> **WORK ORDER 1**:
Please write out everything from "Personal information" down to "7 lb (92 kg)" in the rugby league player profile.
> **WORK ORDER 2**:
List each distinct team named in the club table of the rugby league player profile, counting any team that appears more than once only one time.

> **SUPPLIED PASSAGE**:
_ _ _ _ _
Personal information
- Born: 22 September 1991 (age 34) Halifax, West Yorkshire, England

Playing information
- Height: 6 ft 1 in (1.85 m)
- Weight: 14 st 7 lb (92 kg)
- Position: Centre, Second-row
Club
| Years | Team | Pld | T | G | FG | P |
| 2010 | Bradford Bulls | 3 | 0 | 0 | 0 | 0 |
| 2011–16 | Huddersfield Giants | 143 | 64 | 0 | 0 | 256 |
| 2011(loan) | → Barrow Raiders | 3 | 1 | 0 | 0 | 4 |
| 2017 | Newcastle Knights | 17 | 4 | 0 | 0 | 16 |
| 2018–19 | Castleford Tigers | 18 | 1 | 0 | 0 | 4 |
| 2019(loan) | → Huddersfield Giants | 16 | 7 | 0 | 0 | 28 |
| 2020–21 | Huddersfield Giants | 13 | 2 | 0 | 0 | 8 |
| 2022–23 | Leigh Centurions | 38 | 10 | 0 | 0 | 40 |
| 2024 | Oldham | 14 | 3 | 0 | 0 | 12 |
|  | Total | 265 | 92 | 0 | 0 | 368 |
Representative
| Years | Team | Pld | T | G | FG | P |
| 2010–14 | Scotland | 6 | 1 | 0 | 0 | 4 |
- Source:
- Relatives: Jake Wardle (brother)
_ _ _ _ _
> **EXCERPTED DATA**:

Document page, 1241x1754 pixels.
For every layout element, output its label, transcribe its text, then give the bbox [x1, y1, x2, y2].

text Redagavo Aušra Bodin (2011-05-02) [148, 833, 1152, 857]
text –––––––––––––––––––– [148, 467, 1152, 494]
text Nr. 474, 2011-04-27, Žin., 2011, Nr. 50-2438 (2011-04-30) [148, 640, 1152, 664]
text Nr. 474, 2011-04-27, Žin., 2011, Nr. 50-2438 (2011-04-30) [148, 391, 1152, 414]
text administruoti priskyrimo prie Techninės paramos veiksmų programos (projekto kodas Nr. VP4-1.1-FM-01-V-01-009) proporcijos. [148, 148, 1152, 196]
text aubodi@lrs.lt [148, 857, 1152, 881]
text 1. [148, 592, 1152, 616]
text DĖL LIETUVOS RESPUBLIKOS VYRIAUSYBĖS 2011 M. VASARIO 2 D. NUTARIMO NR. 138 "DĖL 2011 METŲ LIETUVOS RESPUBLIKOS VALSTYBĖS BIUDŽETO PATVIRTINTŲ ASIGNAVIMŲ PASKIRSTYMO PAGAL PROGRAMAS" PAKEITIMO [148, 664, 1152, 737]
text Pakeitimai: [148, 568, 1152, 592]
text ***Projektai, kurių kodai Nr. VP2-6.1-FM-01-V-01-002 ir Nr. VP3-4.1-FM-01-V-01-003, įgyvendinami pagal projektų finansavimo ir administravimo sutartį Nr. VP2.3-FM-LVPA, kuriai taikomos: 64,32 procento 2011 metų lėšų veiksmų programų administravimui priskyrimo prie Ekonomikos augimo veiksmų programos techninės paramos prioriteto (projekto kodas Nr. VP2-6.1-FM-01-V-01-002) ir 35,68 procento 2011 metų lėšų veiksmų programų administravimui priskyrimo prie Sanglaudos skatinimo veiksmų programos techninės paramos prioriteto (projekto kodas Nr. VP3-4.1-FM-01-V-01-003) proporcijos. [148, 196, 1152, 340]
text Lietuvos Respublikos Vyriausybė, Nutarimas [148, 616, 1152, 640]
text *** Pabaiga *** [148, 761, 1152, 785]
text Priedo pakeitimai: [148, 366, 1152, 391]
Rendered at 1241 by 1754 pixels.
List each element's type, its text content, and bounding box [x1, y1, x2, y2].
_ _ _ _ _
> **RESULT 1**:
Personal information
- Born: 22 September 1991 (age 34) Halifax, West Yorkshire, England

Playing information
- Height: 6 ft 1 in (1.85 m)
- Weight: 14 st 7 lb (92 kg)

> **RESULT 2**:
Bradford Bulls
Huddersfield Giants
Barrow Raiders
Newcastle Knights
Castleford Tigers
Leigh Centurions
Oldham